Salah satu pembahasan yang ganjal menurut saya pada diskusi tersebut ialah bahwa mahasiswa,  khususnya mahasiswa sastra, harus berani tampil lebih liar untuk mengalahlan dominasi penyair ternama seperti, Sutardji Caldzoum Bachri, Sapardi Djoko Damono,  Abdul Hadi WM yang sudah malang melintang dalam jagat kesusastraan. Sudah sepatutnya generasi muda untuk berani tampil mengungguli dominasi mereka. Menggunakan teori sosial marxis dirasa tepat untuk mereplace posisi mereka,  karena golongan yang didominasi akan bisa berjaya ketika mereka bersatu dan bergerak bersama dari akar rumput untuk merobohkan suatu dominasi. 

Memang, secara nama, para sastrawan kawakan tersebut sudah memilki tempat di hati pembaca sastra. Media ataupun penerbit lebih menaruh tempat kepada mereka daripada untuk generasi yang mencoba muncul.  Tentu hal ini karena pertimbangan pasar yang bisa membuat media tersebut untung secara finansial tapi rugi secara moral. Kampus kampus mulai muncul dengan program yang peduli pada dunia sastra. Namun satu hal yang harus dipahami bahwa kampus hanya mencetak akademisi sastra, bukan sastrawan. 
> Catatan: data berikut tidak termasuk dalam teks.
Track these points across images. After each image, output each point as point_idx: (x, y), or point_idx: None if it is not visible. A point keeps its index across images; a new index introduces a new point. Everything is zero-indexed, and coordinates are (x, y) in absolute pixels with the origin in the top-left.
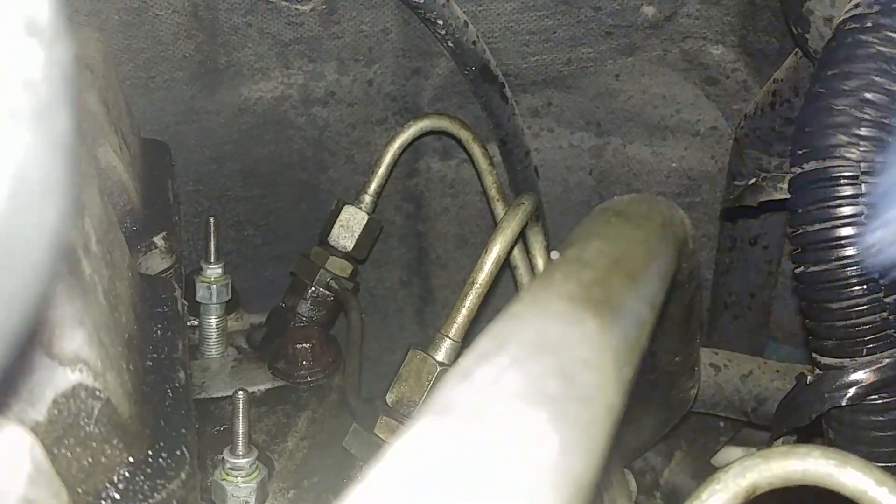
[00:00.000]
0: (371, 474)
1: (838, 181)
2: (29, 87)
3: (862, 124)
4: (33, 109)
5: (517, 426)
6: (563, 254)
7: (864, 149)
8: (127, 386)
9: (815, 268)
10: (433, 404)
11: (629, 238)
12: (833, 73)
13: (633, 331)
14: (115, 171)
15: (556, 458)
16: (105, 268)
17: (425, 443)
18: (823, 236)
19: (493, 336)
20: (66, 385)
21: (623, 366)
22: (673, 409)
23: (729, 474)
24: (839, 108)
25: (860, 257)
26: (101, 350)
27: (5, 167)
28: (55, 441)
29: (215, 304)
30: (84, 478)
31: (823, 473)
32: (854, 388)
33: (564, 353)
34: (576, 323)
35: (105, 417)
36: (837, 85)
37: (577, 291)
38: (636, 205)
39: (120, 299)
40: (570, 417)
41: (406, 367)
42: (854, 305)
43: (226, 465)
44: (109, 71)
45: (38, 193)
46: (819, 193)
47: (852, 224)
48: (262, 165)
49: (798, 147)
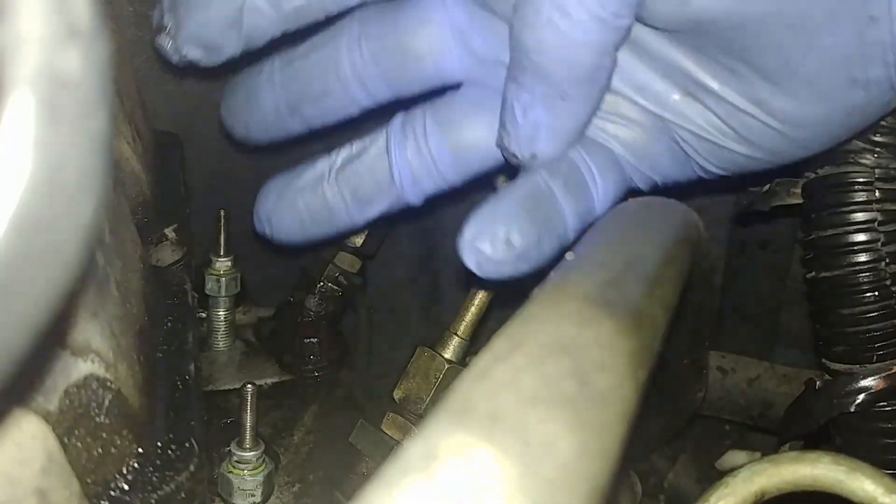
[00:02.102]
0: (386, 473)
1: (852, 187)
2: (68, 87)
3: (877, 130)
4: (72, 109)
5: (533, 428)
6: (578, 255)
7: (878, 154)
8: (137, 377)
9: (827, 273)
10: (449, 404)
11: (644, 240)
12: None
13: (648, 333)
14: (127, 163)
15: (571, 461)
16: (117, 259)
17: (442, 444)
18: (836, 241)
19: (509, 336)
20: (77, 375)
21: (638, 368)
22: (680, 412)
23: (738, 478)
24: None
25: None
26: (112, 341)
27: (45, 165)
28: (66, 431)
29: (224, 297)
30: (94, 468)
31: (833, 480)
32: (863, 395)
33: (580, 354)
34: (591, 324)
35: (115, 408)
36: None
37: (592, 292)
38: (651, 207)
39: (131, 291)
40: (585, 419)
41: (414, 364)
42: (865, 311)
43: (232, 458)
44: (123, 62)
45: (75, 190)
46: (833, 198)
47: (866, 230)
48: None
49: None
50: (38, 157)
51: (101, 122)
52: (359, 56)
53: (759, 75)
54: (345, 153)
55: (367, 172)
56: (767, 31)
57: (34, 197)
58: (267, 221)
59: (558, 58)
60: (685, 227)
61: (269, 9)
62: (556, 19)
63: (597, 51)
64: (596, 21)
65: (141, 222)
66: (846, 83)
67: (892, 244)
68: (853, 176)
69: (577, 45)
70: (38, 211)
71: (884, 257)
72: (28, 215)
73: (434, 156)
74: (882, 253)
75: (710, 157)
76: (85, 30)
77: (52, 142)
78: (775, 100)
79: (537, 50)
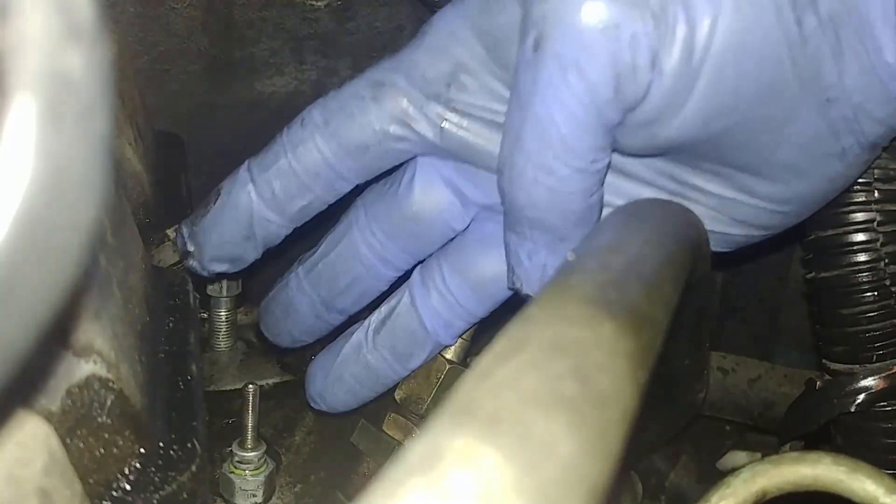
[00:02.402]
0: (388, 474)
1: (851, 187)
2: (70, 88)
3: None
4: (74, 109)
5: (534, 429)
6: (579, 255)
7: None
8: (139, 378)
9: (827, 273)
10: (451, 405)
11: (645, 241)
12: None
13: (649, 334)
14: (129, 164)
15: (572, 461)
16: (119, 259)
17: (444, 445)
18: (836, 241)
19: (511, 337)
20: (79, 376)
21: (638, 369)
22: (680, 412)
23: (739, 479)
24: None
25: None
26: (114, 341)
27: (47, 166)
28: (68, 431)
29: (225, 297)
30: (96, 468)
31: (834, 480)
32: (864, 395)
33: (581, 355)
34: (592, 325)
35: (117, 409)
36: None
37: (593, 293)
38: (652, 208)
39: (133, 291)
40: (586, 420)
41: None
42: (865, 311)
43: (234, 459)
44: (124, 63)
45: (77, 191)
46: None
47: (865, 230)
48: None
49: None
50: (40, 157)
51: (102, 122)
52: (374, 240)
53: (739, 171)
54: (375, 318)
55: (400, 331)
56: (735, 138)
57: (36, 197)
58: (321, 399)
59: (551, 210)
60: (686, 227)
61: (276, 216)
62: (542, 178)
63: (584, 196)
64: (578, 172)
65: (143, 223)
66: (822, 157)
67: (892, 244)
68: None
69: (565, 196)
70: (40, 211)
71: (883, 257)
72: (30, 215)
73: (458, 299)
74: (881, 253)
75: (711, 243)
76: (87, 31)
77: (53, 143)
78: (759, 185)
79: (530, 206)
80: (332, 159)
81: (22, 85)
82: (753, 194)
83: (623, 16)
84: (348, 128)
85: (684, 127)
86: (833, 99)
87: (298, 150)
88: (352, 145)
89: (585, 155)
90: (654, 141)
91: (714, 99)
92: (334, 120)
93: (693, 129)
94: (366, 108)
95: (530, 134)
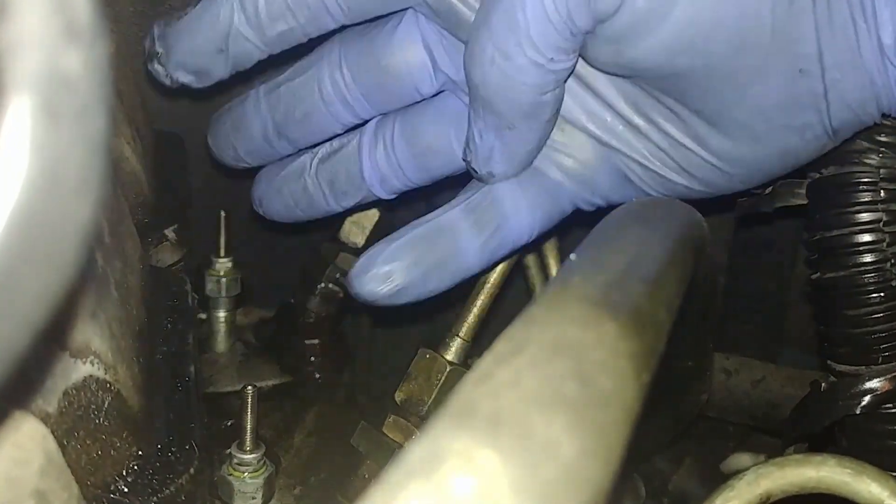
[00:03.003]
0: (389, 476)
1: (857, 187)
2: (68, 87)
3: (882, 130)
4: (72, 108)
5: (536, 430)
6: (581, 256)
7: (883, 154)
8: (137, 379)
9: (832, 274)
10: (452, 406)
11: (647, 241)
12: None
13: (651, 335)
14: (127, 163)
15: (574, 463)
16: (117, 260)
17: (445, 447)
18: (841, 242)
19: (511, 338)
20: (77, 377)
21: (641, 370)
22: (684, 414)
23: (742, 481)
24: None
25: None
26: (112, 342)
27: (44, 165)
28: (65, 433)
29: (224, 298)
30: (93, 470)
31: (839, 482)
32: (869, 396)
33: (582, 356)
34: (594, 326)
35: (115, 410)
36: None
37: (595, 294)
38: (654, 208)
39: (131, 292)
40: (588, 421)
41: (415, 366)
42: (871, 312)
43: (233, 461)
44: (123, 62)
45: (73, 190)
46: (837, 199)
47: (871, 230)
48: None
49: None
50: (37, 156)
51: (100, 122)
52: (340, 77)
53: (697, 116)
54: (324, 149)
55: (342, 169)
56: (699, 81)
57: (32, 196)
58: (259, 203)
59: (501, 95)
60: (689, 226)
61: (254, 35)
62: (499, 60)
63: (536, 91)
64: (534, 65)
65: (141, 223)
66: (780, 128)
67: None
68: (858, 176)
69: (517, 85)
70: (36, 210)
71: (889, 258)
72: (26, 214)
73: (399, 160)
74: (887, 253)
75: (652, 184)
76: (85, 30)
77: (51, 142)
78: (712, 138)
79: (483, 85)
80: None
81: (20, 84)
82: (705, 146)
83: None
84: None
85: (651, 52)
86: (806, 71)
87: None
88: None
89: (545, 51)
90: (618, 59)
91: (685, 32)
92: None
93: (659, 58)
94: None
95: (498, 15)
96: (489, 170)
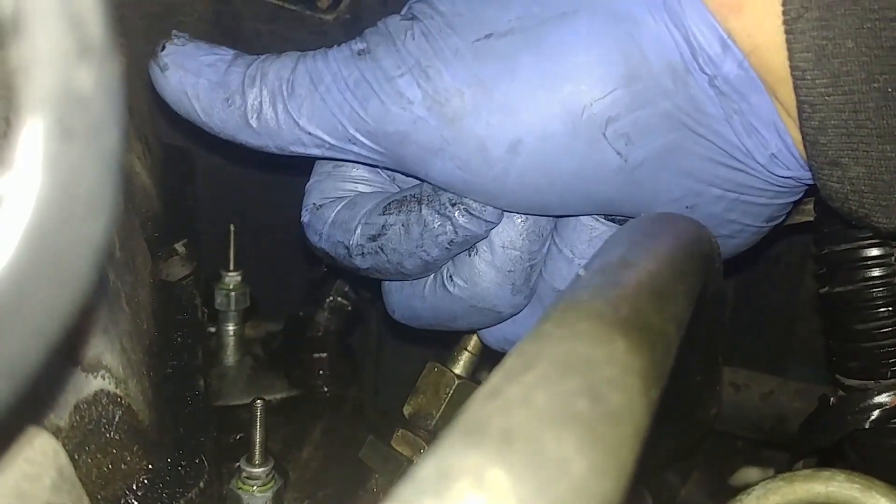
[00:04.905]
0: (399, 493)
1: None
2: (81, 104)
3: None
4: (85, 126)
5: (546, 447)
6: (589, 271)
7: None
8: (147, 393)
9: (841, 288)
10: (462, 423)
11: (656, 256)
12: None
13: (661, 350)
14: (138, 178)
15: (584, 480)
16: (128, 275)
17: (455, 464)
18: (849, 257)
19: (521, 354)
20: (88, 391)
21: (651, 386)
22: (693, 428)
23: (751, 496)
24: None
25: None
26: (122, 357)
27: (57, 181)
28: (76, 447)
29: (233, 311)
30: (104, 484)
31: (848, 497)
32: (878, 411)
33: (593, 372)
34: (604, 342)
35: (125, 424)
36: None
37: (605, 310)
38: (663, 223)
39: (141, 306)
40: (598, 438)
41: (424, 380)
42: (880, 327)
43: (242, 474)
44: (134, 77)
45: (86, 207)
46: None
47: (879, 245)
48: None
49: None
50: (51, 174)
51: (112, 138)
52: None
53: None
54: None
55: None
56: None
57: (46, 213)
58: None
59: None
60: (697, 241)
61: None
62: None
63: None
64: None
65: (151, 237)
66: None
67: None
68: None
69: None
70: (50, 227)
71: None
72: (40, 231)
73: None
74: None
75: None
76: (98, 48)
77: (64, 159)
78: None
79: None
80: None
81: (34, 102)
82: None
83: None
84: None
85: (514, 206)
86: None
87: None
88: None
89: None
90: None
91: (527, 189)
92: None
93: (523, 206)
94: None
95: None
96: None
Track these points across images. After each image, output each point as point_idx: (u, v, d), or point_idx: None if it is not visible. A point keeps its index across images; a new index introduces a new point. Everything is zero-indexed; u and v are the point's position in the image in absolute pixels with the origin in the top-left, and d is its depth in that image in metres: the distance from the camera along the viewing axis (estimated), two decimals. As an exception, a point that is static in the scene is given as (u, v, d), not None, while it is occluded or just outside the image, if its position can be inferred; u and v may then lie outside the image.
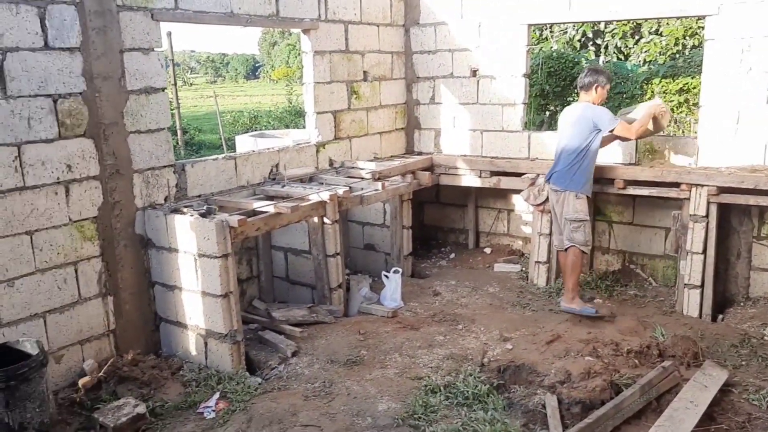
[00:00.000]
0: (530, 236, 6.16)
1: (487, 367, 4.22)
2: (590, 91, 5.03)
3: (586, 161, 4.99)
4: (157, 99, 4.40)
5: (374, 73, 6.33)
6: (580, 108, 5.05)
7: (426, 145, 6.83)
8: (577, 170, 4.99)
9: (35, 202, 3.82)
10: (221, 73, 56.75)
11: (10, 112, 3.64)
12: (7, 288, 3.73)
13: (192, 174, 4.73)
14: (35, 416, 3.56)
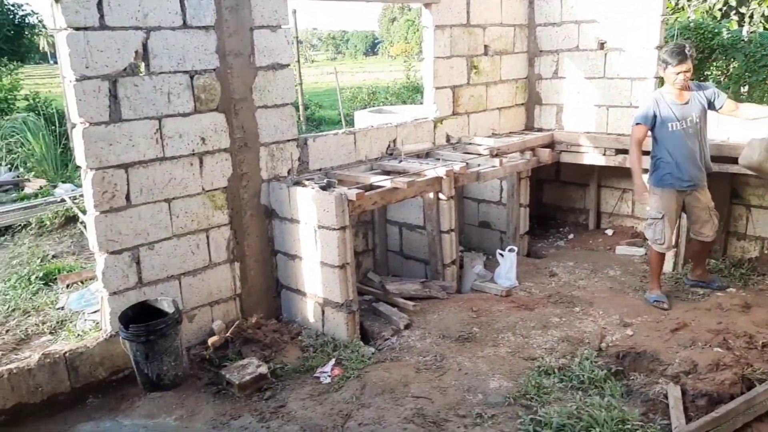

Hal ini pernah dikatakan Budi Dharma bahwa ruang lingkup sastra ialah kreativitas penciptaan karya sastra dengan segala rupa estetikanya. Sedangkan ruang lingkup studi sastra adalah ilmu pengetahuan dengan sastra sebagai objeknya. 

Melihat jalanya diskusi yang coba saya ilustrasikan di atas tampak sebuah pemahaman yang keliru mengenai independensi suatu penilaian lomba dan bagaimana seorang kurator harus bersikap objektif dalam menilai suatu karya.  Disini saya perpandangan bahwa inpendensi adalah suatu sifak mutlak yang harus dimiliki seorang kurator.  Untuk menilai independensi bisa dilihat dari jenis karya yang dimenangkan. Lepas dari itu hanya dia dan tuhan yang mengetahuinya. Hal lain yang diperbincangkan ialah mengenai objektifitas. Satu hal yang harus dipahami dalam objektifitas suatu penilaian lomba adalah metode penilaian. Tidak lebih. Akan tetapi melihat ada empat kurator dalam penilaian maka keempatnya harus objektif dalam mengambil keputusan. 

Jalanya diskusi pada malam itu terasa kurang karena tidak adanya penyeimbang dari statemen S Prasetyo Utomo sebagai pembicara tunggal malam itu. Mungkin dengan hadirnya Saroni Asikin malam itu jalanya diskusi menjadi menarik,  mengingat beliau memiliki konsern penuh mengenai apa yang didiskusikan tadi.